2020 UCI Oceania Tour

Details
- Dates: 15 January – 9 February
- Location: Oceania
- Races: 4

Champions
- Individual champion: Caleb Ewan (Lotto–Soudal)
- Teams' champion: St George Continental Cycling Team
- Nations' champion: Australia

= 2020 UCI Oceania Tour =

The 2020 UCI Oceania Tour was the 16th season of the UCI Oceania Tour. The season began on 15 January 2020 with the New Zealand Cycle Classic and finished on 9 February 2020 with the Herald Sun Tour.

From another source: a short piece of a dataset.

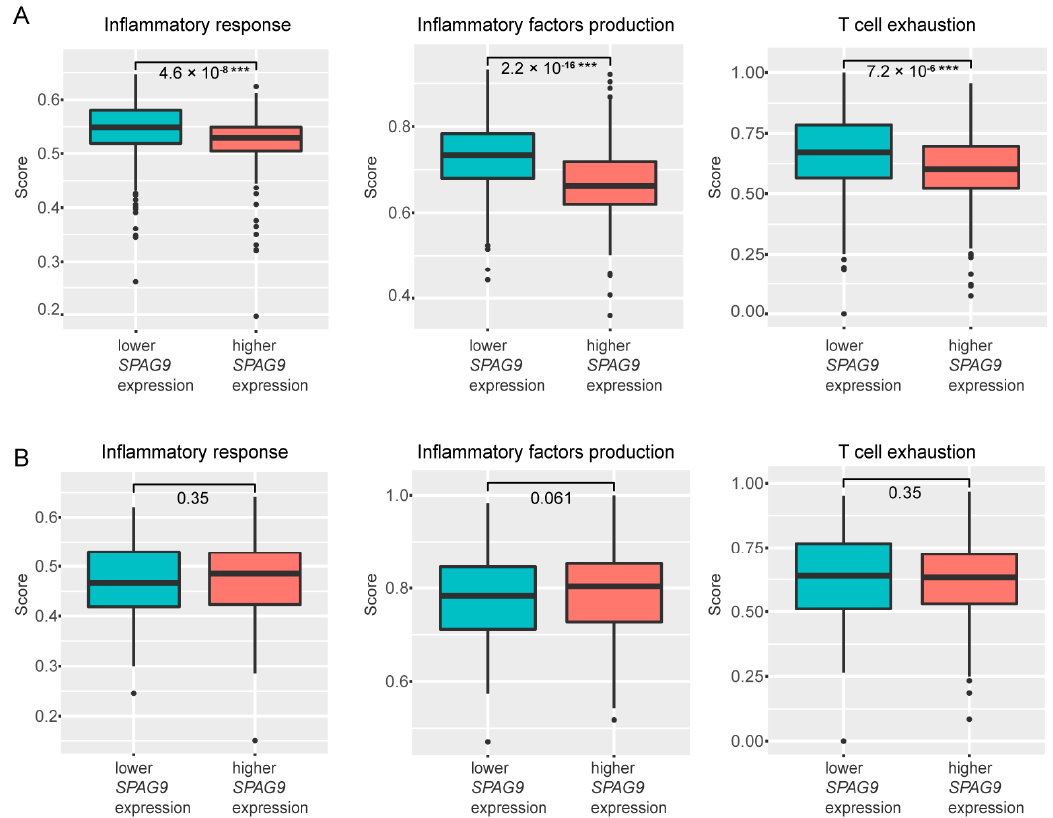
Figure 4. The scores of in fl ammatory response, in fl ammatory factor production, and T-cell exhaus- in ( A ) ccRCC tissues and ( B ) BLCA tissues with different levels of SPAG9 expression. Median SPAG9 tion in ( A ) ccRCC tissues and ( B ) BLCA tissues with di ff erent levels of SPAG9 expression. Median expression was chosen as the group cutoff. *** p value < SPAG9 expression was chosen as the group cuto ff . *** p value < 0.001.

Throughout the season, points were awarded to the top finishers of stages within stage races and the final general classification standings of each of the stages races and one-day events. The quality and complexity of a race also determined how many points were awarded to the top finishers, the higher the UCI rating of a race, the more points were awarded.
The UCI ratings from highest to lowest were are as follows:
- Multi-day events: 2.1 and 2.2
- One-day events: 1.1 and 1.2

==Teams==
The seven teams which competed in the 2020 tour were:

| Code | Official Team Name | Country |
|---|---|---|
| ACA | ARA Pro Racing Sunshine Coast | Australia |
| BSC | Black Spoke Pro Cycling Academy | New Zealand |
| CMI | EuroCyclingTrips - CMI Pro Cycling | Guam |
| NER | Nero Continental | Australia |
| OLI | Oliver's Real Food Racing | Australia |
| STG | St George Continental Cycling Team | Australia |
| BLN | Team BridgeLane | Australia |

==Events==

| Date | Race Name | Location | UCI Rating | Winner | Team | Ref. |
|---|---|---|---|---|---|---|
| 15–19 January | New Zealand Cycle Classic | New Zealand | 2.2 | Rylee Field (AUS) | Team BridgeLane |  |
| 25 January | Gravel and Tar | New Zealand | 1.2 | Hayden McCormick (NZL) | Black Spoke Pro Cycling Academy |  |
| 30 January | Race Torquay | Australia | 1.1 | Sam Bennett (IRL) | Deceuninck–Quick-Step |  |
| 5–9 February | Herald Sun Tour | Australia | 2.1 | Jai Hindley (AUS) | Team Sunweb |  |

Due to the ongoing impact and restrictions associated with the global COVID-19 pandemic, the Tour of Brisbane, which was to include the 2020 Oceania Road Championships will not take place in 2020.